One such example can be found near the Sant Tukaram Sugar Cooperative at Kasarsai-Darumre in Mulshi, about 35 kms west of Pune. The school is in its fifth year (2008-09) and has about 60 students this year.

Good retention rate

According to N P Durve, Managing Director, Sant Tukaram Sugar Cooperative, “We have over 300 families of cane-cutters who migrated here this year, mostly from the Marathwada region and Ahmednagar. They have settled in makeshift camps at locations across the factory’s cane reservoir area of Mulshi, Maval, Khed and Haveli talukas. The biggest settlement has come up in front of the factory and kids from this camp go to the seasonal sakhar shala.”

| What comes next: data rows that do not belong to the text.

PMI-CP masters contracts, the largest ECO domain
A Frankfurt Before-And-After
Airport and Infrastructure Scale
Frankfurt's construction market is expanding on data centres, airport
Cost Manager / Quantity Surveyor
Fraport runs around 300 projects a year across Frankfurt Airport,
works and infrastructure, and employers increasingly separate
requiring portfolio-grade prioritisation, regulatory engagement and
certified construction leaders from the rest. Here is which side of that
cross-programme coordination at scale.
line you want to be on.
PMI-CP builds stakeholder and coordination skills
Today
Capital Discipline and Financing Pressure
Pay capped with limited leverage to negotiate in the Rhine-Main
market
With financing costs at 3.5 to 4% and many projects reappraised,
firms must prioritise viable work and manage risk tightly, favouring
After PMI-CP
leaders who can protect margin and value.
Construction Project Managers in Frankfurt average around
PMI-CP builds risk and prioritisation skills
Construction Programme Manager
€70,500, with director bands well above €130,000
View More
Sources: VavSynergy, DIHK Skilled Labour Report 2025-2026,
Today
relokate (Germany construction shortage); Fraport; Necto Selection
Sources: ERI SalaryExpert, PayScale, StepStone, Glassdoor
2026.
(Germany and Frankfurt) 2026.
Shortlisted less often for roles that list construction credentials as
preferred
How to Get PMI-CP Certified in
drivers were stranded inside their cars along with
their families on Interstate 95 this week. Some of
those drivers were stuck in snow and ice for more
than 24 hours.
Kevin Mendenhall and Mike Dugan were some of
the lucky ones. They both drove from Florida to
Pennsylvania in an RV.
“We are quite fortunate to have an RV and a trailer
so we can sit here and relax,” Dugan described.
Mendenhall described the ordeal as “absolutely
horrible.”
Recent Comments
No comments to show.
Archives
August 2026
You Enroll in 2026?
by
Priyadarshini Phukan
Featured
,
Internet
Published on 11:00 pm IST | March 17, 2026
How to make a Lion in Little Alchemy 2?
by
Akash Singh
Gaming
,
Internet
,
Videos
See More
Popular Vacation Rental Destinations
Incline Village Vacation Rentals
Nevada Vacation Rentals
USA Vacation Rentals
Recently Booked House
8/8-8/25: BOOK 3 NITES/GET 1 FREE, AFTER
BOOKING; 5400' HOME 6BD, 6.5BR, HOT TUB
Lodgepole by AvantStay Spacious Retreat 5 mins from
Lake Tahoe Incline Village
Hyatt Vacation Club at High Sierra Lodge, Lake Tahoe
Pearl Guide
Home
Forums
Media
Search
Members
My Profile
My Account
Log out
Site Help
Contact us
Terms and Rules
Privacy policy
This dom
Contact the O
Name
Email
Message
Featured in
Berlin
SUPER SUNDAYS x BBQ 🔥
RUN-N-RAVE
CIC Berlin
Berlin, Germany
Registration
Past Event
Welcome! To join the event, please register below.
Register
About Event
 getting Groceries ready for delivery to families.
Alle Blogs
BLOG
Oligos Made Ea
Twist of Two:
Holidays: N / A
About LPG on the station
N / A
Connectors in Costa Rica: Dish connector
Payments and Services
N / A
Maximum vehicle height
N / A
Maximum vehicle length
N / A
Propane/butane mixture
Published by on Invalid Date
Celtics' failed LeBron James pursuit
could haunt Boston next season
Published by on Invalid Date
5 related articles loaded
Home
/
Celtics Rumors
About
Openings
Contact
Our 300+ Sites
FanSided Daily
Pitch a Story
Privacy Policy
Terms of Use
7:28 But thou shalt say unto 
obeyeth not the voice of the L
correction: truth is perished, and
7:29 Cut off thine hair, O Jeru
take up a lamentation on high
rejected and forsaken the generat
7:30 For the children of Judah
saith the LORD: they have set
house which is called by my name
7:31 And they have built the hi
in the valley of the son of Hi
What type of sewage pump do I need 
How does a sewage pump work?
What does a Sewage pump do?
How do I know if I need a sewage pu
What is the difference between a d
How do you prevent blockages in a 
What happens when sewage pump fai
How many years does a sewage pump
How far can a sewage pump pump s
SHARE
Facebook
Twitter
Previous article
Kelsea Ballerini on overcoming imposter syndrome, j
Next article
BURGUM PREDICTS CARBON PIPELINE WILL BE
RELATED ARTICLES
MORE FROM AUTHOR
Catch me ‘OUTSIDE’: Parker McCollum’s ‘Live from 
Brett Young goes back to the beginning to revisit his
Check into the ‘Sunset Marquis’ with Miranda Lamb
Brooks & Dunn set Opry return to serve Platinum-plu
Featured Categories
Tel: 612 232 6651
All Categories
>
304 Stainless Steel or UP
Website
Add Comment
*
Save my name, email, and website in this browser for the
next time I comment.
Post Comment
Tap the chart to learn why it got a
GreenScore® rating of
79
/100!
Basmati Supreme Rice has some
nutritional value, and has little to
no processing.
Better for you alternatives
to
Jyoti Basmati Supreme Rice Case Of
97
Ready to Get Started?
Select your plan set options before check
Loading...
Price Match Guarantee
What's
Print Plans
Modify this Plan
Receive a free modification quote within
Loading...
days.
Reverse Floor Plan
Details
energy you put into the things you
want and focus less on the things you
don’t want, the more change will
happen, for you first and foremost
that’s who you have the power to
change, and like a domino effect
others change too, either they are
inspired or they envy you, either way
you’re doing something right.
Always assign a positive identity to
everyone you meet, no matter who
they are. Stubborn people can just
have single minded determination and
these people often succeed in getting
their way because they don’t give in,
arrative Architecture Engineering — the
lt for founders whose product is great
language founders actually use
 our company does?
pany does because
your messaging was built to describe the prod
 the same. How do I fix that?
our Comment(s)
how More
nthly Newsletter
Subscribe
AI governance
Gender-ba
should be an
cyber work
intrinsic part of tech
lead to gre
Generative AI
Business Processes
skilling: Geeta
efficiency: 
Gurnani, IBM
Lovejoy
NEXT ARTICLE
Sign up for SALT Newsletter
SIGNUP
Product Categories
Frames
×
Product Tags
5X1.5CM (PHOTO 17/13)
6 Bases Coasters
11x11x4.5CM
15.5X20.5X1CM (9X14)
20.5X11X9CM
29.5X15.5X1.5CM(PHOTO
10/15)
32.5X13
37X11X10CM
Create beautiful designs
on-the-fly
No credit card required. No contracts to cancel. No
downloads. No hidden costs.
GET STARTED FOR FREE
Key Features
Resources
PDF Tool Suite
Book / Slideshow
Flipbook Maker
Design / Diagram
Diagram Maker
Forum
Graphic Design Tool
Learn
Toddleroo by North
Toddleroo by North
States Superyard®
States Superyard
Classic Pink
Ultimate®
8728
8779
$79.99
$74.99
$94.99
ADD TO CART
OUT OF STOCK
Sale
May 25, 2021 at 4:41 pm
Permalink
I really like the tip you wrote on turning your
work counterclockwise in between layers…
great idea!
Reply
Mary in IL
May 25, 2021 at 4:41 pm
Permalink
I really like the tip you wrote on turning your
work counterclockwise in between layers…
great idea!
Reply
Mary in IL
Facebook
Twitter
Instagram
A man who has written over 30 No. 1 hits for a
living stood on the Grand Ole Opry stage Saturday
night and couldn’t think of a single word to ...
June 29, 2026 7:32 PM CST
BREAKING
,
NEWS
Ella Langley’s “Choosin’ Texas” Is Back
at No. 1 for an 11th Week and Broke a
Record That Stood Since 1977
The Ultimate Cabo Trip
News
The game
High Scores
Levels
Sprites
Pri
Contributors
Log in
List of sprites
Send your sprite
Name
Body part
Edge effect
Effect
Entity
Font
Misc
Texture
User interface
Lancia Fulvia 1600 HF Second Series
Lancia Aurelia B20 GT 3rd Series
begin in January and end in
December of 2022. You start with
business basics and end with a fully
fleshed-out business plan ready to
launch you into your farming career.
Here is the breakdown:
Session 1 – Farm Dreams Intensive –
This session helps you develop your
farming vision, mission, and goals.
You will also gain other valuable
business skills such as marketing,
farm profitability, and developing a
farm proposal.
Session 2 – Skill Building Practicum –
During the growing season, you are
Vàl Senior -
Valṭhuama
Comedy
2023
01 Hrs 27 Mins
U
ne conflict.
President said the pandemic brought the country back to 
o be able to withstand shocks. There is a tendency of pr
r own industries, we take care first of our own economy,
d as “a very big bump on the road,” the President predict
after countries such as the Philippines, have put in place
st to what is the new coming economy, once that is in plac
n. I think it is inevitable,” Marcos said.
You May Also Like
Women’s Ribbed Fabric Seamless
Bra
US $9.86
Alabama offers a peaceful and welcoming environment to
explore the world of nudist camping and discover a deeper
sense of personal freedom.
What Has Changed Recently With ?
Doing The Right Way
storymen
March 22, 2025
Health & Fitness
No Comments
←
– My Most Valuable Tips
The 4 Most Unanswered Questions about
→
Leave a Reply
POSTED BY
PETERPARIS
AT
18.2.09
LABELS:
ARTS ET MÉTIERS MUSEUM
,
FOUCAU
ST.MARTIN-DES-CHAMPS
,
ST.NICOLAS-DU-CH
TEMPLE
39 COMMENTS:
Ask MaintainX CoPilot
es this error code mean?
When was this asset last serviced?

The school itself is a simple two-room structure made of cement-plastered walls and an asbestos sheet for the roof. Three teachers, trained by the NGO Jnana Prabodhini, conduct the classes in separate groups. “There is no fixed timetable here. We teach between 10.30 am and 5 pm,” teacher Bharati Bodke informs.

The sakhar shalas primarily provide competency-based teaching to enhance the capacities and potential of the young children to better control their lives. “The competencies refer to language, mathematics, science and basic skills (reading, writing and the numeric system). We also focus on child-centric teaching and learning, developing observation and thinking through experiments, developing character and physical fitness,” says Pravin Mahajan, Founder and Head of Janarth.

Post-exams, the students return to schools at their native places for the first semester of the following academic year.

Janarth alone operates 126 sakhar shalas, covering 15,000 children and 39 sugar factory sites. “The schools have attained a retention rate in the range of 75 to 77 per cent, which is credible given the socio-economic background of the migrant children,” Mahajan points out.

The retention rate refers to the number of children who appear for the exam and those returning to the sakhar shalas in the second semester of the ensuing year.